Extracted records:
#####

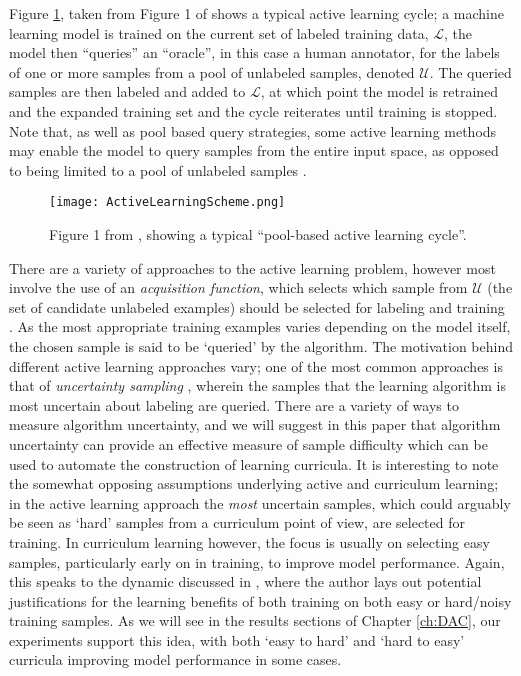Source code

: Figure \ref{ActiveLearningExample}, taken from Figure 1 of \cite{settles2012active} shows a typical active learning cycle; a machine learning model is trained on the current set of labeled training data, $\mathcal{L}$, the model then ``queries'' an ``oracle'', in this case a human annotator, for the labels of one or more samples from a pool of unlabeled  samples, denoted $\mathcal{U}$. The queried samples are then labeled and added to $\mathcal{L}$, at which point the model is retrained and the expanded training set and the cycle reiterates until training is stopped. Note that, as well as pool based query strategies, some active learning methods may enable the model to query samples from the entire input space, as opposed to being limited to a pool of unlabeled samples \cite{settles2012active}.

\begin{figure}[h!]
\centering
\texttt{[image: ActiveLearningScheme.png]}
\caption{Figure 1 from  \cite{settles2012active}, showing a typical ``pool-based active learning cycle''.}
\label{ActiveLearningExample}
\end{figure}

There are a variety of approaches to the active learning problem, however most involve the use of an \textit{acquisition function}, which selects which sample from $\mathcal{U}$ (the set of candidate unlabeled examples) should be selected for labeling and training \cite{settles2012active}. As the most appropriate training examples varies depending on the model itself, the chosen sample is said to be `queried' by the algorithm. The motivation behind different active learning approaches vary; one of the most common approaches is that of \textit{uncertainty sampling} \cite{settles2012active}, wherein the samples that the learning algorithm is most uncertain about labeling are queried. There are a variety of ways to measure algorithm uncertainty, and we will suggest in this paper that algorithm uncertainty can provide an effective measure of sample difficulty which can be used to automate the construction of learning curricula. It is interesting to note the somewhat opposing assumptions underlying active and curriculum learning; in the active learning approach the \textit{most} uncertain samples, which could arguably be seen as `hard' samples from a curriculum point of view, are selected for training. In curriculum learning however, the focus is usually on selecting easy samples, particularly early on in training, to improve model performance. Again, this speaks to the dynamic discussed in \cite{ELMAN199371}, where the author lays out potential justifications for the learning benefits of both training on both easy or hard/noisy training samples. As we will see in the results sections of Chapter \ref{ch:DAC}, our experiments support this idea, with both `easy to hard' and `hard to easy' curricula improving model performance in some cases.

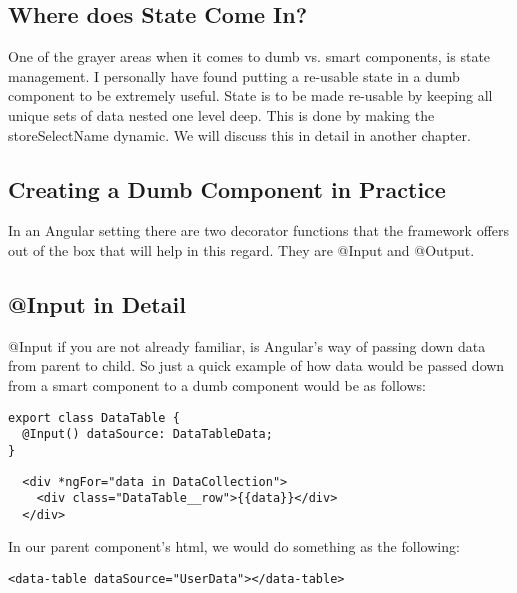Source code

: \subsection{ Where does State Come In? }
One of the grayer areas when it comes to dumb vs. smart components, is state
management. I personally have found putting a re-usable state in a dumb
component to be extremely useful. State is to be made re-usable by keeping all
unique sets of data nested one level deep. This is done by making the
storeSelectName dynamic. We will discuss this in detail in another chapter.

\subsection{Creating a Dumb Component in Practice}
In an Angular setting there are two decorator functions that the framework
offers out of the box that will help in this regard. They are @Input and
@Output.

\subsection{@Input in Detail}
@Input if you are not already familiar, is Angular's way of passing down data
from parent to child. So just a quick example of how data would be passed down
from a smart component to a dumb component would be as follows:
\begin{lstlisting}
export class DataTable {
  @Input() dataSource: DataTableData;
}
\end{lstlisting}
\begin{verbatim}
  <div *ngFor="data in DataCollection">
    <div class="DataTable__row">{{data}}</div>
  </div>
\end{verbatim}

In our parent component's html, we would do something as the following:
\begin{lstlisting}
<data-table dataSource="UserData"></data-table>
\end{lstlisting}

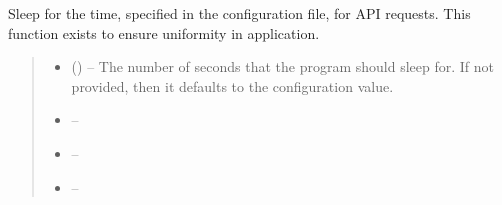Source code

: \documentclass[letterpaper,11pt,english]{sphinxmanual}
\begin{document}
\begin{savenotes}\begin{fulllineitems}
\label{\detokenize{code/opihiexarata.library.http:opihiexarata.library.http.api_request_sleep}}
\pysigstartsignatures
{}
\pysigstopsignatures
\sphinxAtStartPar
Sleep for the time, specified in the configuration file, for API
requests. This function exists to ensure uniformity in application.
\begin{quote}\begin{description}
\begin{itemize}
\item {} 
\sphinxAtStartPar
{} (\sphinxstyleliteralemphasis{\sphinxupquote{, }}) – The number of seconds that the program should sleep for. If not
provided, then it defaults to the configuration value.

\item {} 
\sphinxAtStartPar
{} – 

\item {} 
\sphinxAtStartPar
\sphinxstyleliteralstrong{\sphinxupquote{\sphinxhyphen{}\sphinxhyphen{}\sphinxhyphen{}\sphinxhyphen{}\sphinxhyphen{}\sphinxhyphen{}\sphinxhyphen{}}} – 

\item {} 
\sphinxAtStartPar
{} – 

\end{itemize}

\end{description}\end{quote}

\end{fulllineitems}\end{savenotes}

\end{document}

#####

> _PROMPT_
Could you transcribe all of the data exactly and omit the pictures?

> _SOLVED EXERCISE_
Source code

: Figure \ref{ActiveLearningExample}, taken from Figure 1 of \cite{settles2012active} shows a typical active learning cycle; a machine learning model is trained on the current set of labeled training data, $\mathcal{L}$, the model then ``queries'' an ``oracle'', in this case a human annotator, for the labels of one or more samples from a pool of unlabeled  samples, denoted $\mathcal{U}$. The queried samples are then labeled and added to $\mathcal{L}$, at which point the model is retrained and the expanded training set and the cycle reiterates until training is stopped. Note that, as well as pool based query strategies, some active learning methods may enable the model to query samples from the entire input space, as opposed to being limited to a pool of unlabeled samples \cite{settles2012active}.

\begin{figure}[h!]
\centering
\texttt{[image: ActiveLearningScheme.png]}
\caption{Figure 1 from  \cite{settles2012active}, showing a typical ``pool-based active learning cycle''.}
\label{ActiveLearningExample}
\end{figure}

There are a variety of approaches to the active learning problem, however most involve the use of an \textit{acquisition function}, which selects which sample from $\mathcal{U}$ (the set of candidate unlabeled examples) should be selected for labeling and training \cite{settles2012active}. As the most appropriate training examples varies depending on the model itself, the chosen sample is said to be `queried' by the algorithm. The motivation behind different active learning approaches vary; one of the most common approaches is that of \textit{uncertainty sampling} \cite{settles2012active}, wherein the samples that the learning algorithm is most uncertain about labeling are queried. There are a variety of ways to measure algorithm uncertainty, and we will suggest in this paper that algorithm uncertainty can provide an effective measure of sample difficulty which can be used to automate the construction of learning curricula. It is interesting to note the somewhat opposing assumptions underlying active and curriculum learning; in the active learning approach the \textit{most} uncertain samples, which could arguably be seen as `hard' samples from a curriculum point of view, are selected for training. In curriculum learning however, the focus is usually on selecting easy samples, particularly early on in training, to improve model performance. Again, this speaks to the dynamic discussed in \cite{ELMAN199371}, where the author lays out potential justifications for the learning benefits of both training on both easy or hard/noisy training samples. As we will see in the results sections of Chapter \ref{ch:DAC}, our experiments support this idea, with both `easy to hard' and `hard to easy' curricula improving model performance in some cases.

Source code

: \subsection{ Where does State Come In? }
One of the grayer areas when it comes to dumb vs. smart components, is state
management. I personally have found putting a re-usable state in a dumb
component to be extremely useful. State is to be made re-usable by keeping all
unique sets of data nested one level deep. This is done by making the
storeSelectName dynamic. We will discuss this in detail in another chapter.

\subsection{Creating a Dumb Component in Practice}
In an Angular setting there are two decorator functions that the framework
offers out of the box that will help in this regard. They are @Input and
@Output.

\subsection{@Input in Detail}
@Input if you are not already familiar, is Angular's way of passing down data
from parent to child. So just a quick example of how data would be passed down
from a smart component to a dumb component would be as follows:
\begin{lstlisting}
export class DataTable {
  @Input() dataSource: DataTableData;
}
\end{lstlisting}
\begin{verbatim}
  <div *ngFor="data in DataCollection">
    <div class="DataTable__row">{{data}}</div>
  </div>
\end{verbatim}

In our parent component's html, we would do something as the following:
\begin{lstlisting}
<data-table dataSource="UserData"></data-table>
\end{lstlisting}

Source code

: \documentclass[letterpaper,11pt,english]{sphinxmanual}
\begin{document}
\begin{savenotes}\begin{fulllineitems}
\label{\detokenize{code/opihiexarata.library.http:opihiexarata.library.http.api_request_sleep}}
\pysigstartsignatures
{}
\pysigstopsignatures
\sphinxAtStartPar
Sleep for the time, specified in the configuration file, for API
requests. This function exists to ensure uniformity in application.
\begin{quote}\begin{description}
\begin{itemize}
\item {} 
\sphinxAtStartPar
{} (\sphinxstyleliteralemphasis{\sphinxupquote{, }}) – The number of seconds that the program should sleep for. If not
provided, then it defaults to the configuration value.

\item {} 
\sphinxAtStartPar
{} – 

\item {} 
\sphinxAtStartPar
\sphinxstyleliteralstrong{\sphinxupquote{\sphinxhyphen{}\sphinxhyphen{}\sphinxhyphen{}\sphinxhyphen{}\sphinxhyphen{}\sphinxhyphen{}\sphinxhyphen{}}} – 

\item {} 
\sphinxAtStartPar
{} – 

\end{itemize}

\end{description}\end{quote}

\end{fulllineitems}\end{savenotes}

\end{document}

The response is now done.